What did the big bang do for you?

It is 25 years since boozy stock market lunches and bowler hats went out, and screen trading and US accents came in. Sean Farrell talks to the men who were there

Nigel Boardman

Then and now Slaughter and May partner

The Big Bang was part of the whole stripping away of restrictions as Mrs Thatcher tried to modernise Britain. That didn't mean to say the reforms weren't painful. The miners' dispute was painful and the City reforms, of which Big Bang was the culmination, led to quite quite a lot of people losing jobs and companies disappearing.

We saw the growth of the US investment bank and the decline of the UK merchant bank, which had a very narrow recruitment base of normally independently wealthy English public schoolboys working in the corporate finance department. It changed to an international market and the quality of the work went up.

We've also had the decline of the bowler hat and of the consumption of alcohol in the City. At Kleinwort Benson, if you went for lunch you were offered gin and tonic before lunch, during lunch you were only allowed beer and after lunch you were invited to have Port and brandy. Now that would be deemed inappropriate.

Alan Yarrow

Then Banker at Kleinwort Benson

Now Chairman of Cisi

At Kleinwort Benson, as a partnership we'd have had 45 compliance officers managing 500 people. Everybody was looking over each other's shoulder to make sure their business was compliant. As soon as we were bought by a bank, the shareholder was the beneficiary and we were no longer liable.

Was it a good thing or a bad thing? I think it was inevitable. It pushed the City right into the forefront of international markets and London had a vast amount of turnover taking place in foreign stocks. That natural advantage was complemented by our language and our time zone – you could do it all in a trading day.

The detrimental impacts were on behaviour and ethics. Big Bang pushed much more emphasis on to bonus payments and if you're dealing on the phone or the computer there is not so much human interaction and people behave better if they are face to face. You see this in some of the things that have happened in the past 20 years.

Brian Winterflood

Then Banker at County NatWest

Now life president, winterflood securities

Looking back [to pre-Big Bang], the City was a wonderful place, you met a lot of wonderful people and had a lot of fun. You will never replicate that now in an IT format. If you had disputes they were all forgiven and forgotten in five minutes and that's all gone. It's not as much fun now but we need to be where we are. We couldn't defend the rule book and we'd been living in clubland for years. It was the right thing to do.

Terry Smith

Then Analyst at BZW

Now CEO, Tullet Prebon

The Big Bang introduced insuperable conflicts of interest. No longer were investors protected by a broker acting as their agent and trying to get them the best price. Instead, they were dealing with integrated firms which maximised profits by giving investors the worst deal they could as they were principals on the other side of every transaction. Integrated securities businesses also provided merger and acquisition advice to companie, as well as providing research on those companies' shares for investors in those shares, trading in those shares as principals and raising equity or lending money to fund deals.

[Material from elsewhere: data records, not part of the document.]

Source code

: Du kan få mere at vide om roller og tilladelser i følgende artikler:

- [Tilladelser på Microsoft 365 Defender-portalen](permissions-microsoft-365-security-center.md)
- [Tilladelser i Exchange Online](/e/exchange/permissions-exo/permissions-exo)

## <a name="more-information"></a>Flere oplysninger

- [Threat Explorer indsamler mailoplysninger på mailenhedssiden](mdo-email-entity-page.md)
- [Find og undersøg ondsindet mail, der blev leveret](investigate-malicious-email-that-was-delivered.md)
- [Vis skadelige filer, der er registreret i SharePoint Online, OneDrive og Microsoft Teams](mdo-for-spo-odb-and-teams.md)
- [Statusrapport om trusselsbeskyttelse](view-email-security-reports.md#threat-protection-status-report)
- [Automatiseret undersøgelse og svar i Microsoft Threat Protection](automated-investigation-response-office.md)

The potential for profit at the expense of investors as a result were manifold. It may seem inconceivable that any of the Big Bang reforms will ever be repealed but until they are I think we will be condemned to suffer the sort of mistakes, malpractice and calamities which helped to cause the current financial crisis.

Nick Brown

Then Graduate trainee, Rowe & Pitman

Now Corporate broker, Daniel Stewart

I had joined this blue-blooded firm three weeks before Big Bang and was learning the ropes on the old Topic screens and a Reuters machine that that rarely worked. After Big Bang, everybody carried on going out to lunch but many of the former partners complained that they had to move back into town from their agreeable country houses because they had to get in to work so early. The biggest change initially was that everyone stopped using the box at the Stock Exchange – the little cubby hole where each stockbroker would sit when on the floor. After that, everything became more telephone-based, which was rather confusing for a few of the old timers.

Derek Pain

Then and now Stock market reporter

I joined The Independent just before Big Bang, when the old Stock Market floor on Throgmorton Street was the hub of operations with all the merchant banks a stone's throw away. For jobbers, brokers and reporters like me, Throgmorton Street was the heart of the universe. There was the famous Throgmorton restaurant which had two or three floors and could probably hold approaching 1,000 people and it was packed.

Then after Big Bang people started to move out. I remember when an American firm called Salomon Brothers moved in to Victoria. It broke up the old system.